Consumers are increasingly discerning when examining ingredient lists, expecting greater transparency, natural ingredients, and clean labels. A recent survey indicated that natural ingredients and clean labels are now the foremost considerations for consumers when purchasing products, even outweighing brand recognition and descriptions. In response to this evolving demand, consumer packaged goods (CPGs) companies are revising labels and reformulating products to incorporate the simple and natural ingredients consumers desire. However, skepticism surrounding these claims is on the rise among consumers.
The legal action against Post is just one of several lawsuits filed this April against CPG companies regarding their use of the term “real cocoa.” Attorney Spencer Sheehan of Sheehan & Associates in New York, representing the plaintiff in the Post case, has also initiated lawsuits against Mondelez for stating that its Oreo cookies are “always made with real cocoa,” and against General Mills, alleging that its Chocolate Cheerios do not contain real cocoa.

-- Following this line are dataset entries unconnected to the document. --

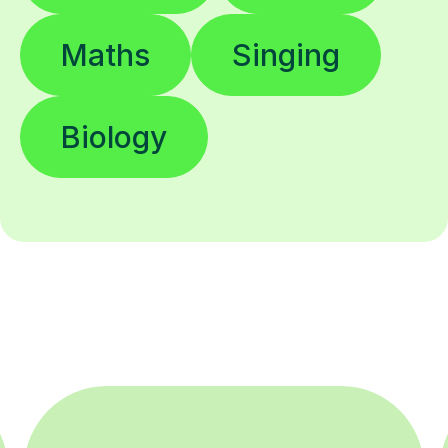
Maths
Singing
Biology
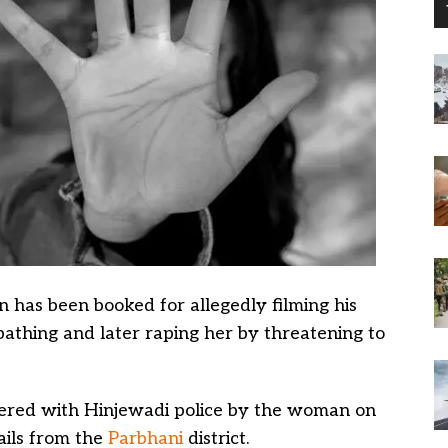
 has been booked for allegedly filming his
bathing and later raping her by threatening to
stered with Hinjewadi police by the woman on
ails from the
Parbhani
district.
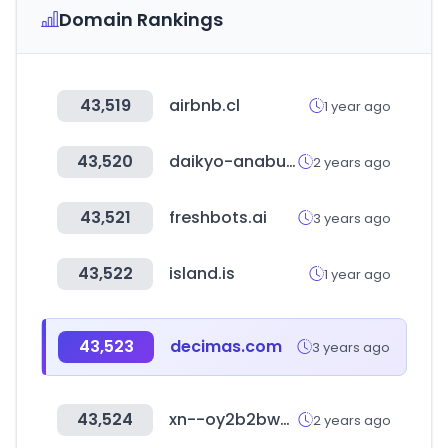
Domain Rankings
43,519
airbnb.cl
1 year ago
43,520
daikyo-anabuki.co.jp
2 years ago
43,521
freshbots.ai
3 years ago
43,522
island.is
1 year ago
43,523
decimas.com
3 years ago
43,524
xn--oy2b2bw0rzzv.com
2 years ago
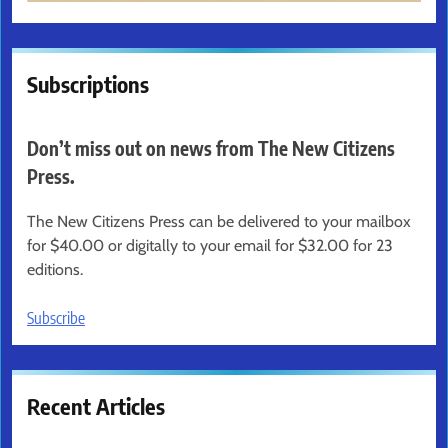
Subscriptions
Don’t miss out on news from The New Citizens
Press.
The New Citizens Press can be delivered to your mailbox
for $40.00 or digitally to your email for $32.00 for 23
editions.
Subscribe
Recent Articles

The lawsuit against General Mills argues, “No reasonable consumer would expect that a product promoted as containing ‘real cocoa’ or ‘100% real cocoa’ would also contain or be made with alkalis, as ‘real’ is generally understood to refer to the ingredient in its most simplified and unprocessed form.”
However, alkalized cocoa powder, often referred to as Dutch process cocoa powder, is not a new variant of cocoa. It is widely used in home baking and industrial production due to its superior solubility in liquids. Its pH level prevents it from reacting with alkaline leavening agents like baking soda. Labeling it as “real cocoa” can create a complicated situation. Some consumers may interpret “real” as an unprocessed powder, which appeals to those seeking to reduce their intake of processed foods. Nevertheless, cocoa powder is inherently processed. This is especially relevant given that this ingredient is featured in a sugary cereal that contains “natural and artificial chocolate,” which might limit the perception that consumers are seeking a wholesome, natural, and nutrient-dense alternative for their indulgences.

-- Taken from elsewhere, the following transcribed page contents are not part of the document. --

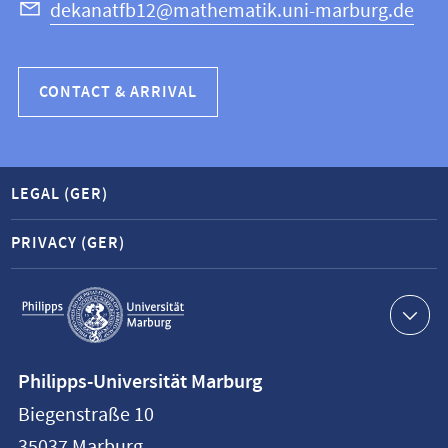
dekanatfb12@mathematik.uni-marburg.de
CONTACT & ARRIVAL
LEGAL (GER)
PRIVACY (GER)
Service
navigation
Contact
Philipps-Universität Marburg
information
Biegenstraße 10
Philipps-
35037
Marburg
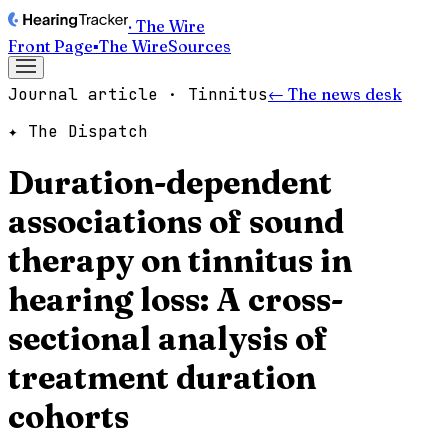
· The Wire
Front Page
▪
The Wire
Sources
Journal article · Tinnitus
← The news desk
✦ The Dispatch
Duration-dependent
associations of sound
therapy on tinnitus in
hearing loss: A cross-
sectional analysis of
treatment duration
cohorts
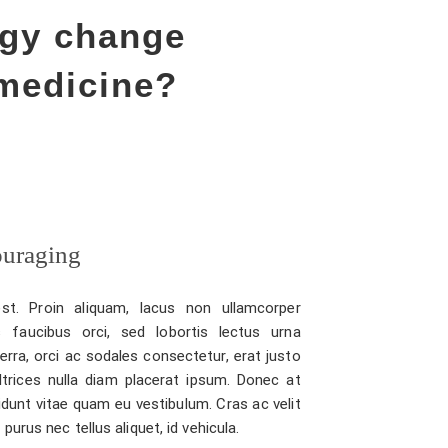
ogy change
medicine?
ouraging
st. Proin aliquam, lacus non ullamcorper
 faucibus orci, sed lobortis lectus urna
verra, orci ac sodales consectetur, erat justo
ltrices nulla diam placerat ipsum. Donec at
idunt vitae quam eu vestibulum. Cras ac velit
urus nec tellus aliquet, id vehicula.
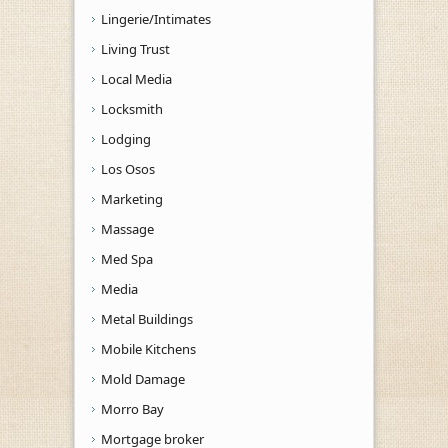
Lingerie/Intimates
Living Trust
Local Media
Locksmith
Lodging
Los Osos
Marketing
Massage
Med Spa
Media
Metal Buildings
Mobile Kitchens
Mold Damage
Morro Bay
Mortgage broker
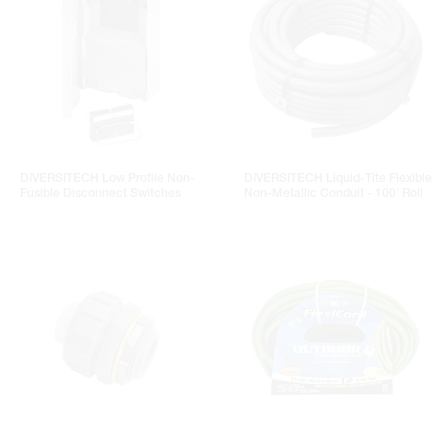
DIVERSITECH Low Profile Non-
DIVERSITECH Liquid-Tite Flexible
Fusible Disconnect Switches
Non-Metallic Conduit - 100' Roll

The challenges with label claims are not exclusive to cocoa manufacturers. As consumer demand shifts toward more natural products, companies have discovered that reformulating can be expensive. Natural ingredients tend to be pricier, and in some cases, as seen with General Mills’ Trix cereal, consumers may actually prefer the original formulations, forcing manufacturers to reconsider their approaches.
While the lawsuits involving cocoa are still ongoing, Post should exercise caution with its labeling claims. Consumers may be reluctant to purchase products while legal determinations are pending. The Federal Trade Commission has previously reprimanded food manufacturers for dubious labeling practices, so avoiding any additional scrutiny would likely be in Post’s best interest. Furthermore, as the demand for calcium citrate foods continues to rise, companies should ensure their labeling accurately reflects the ingredients used, maintaining consumer trust during this period of heightened scrutiny.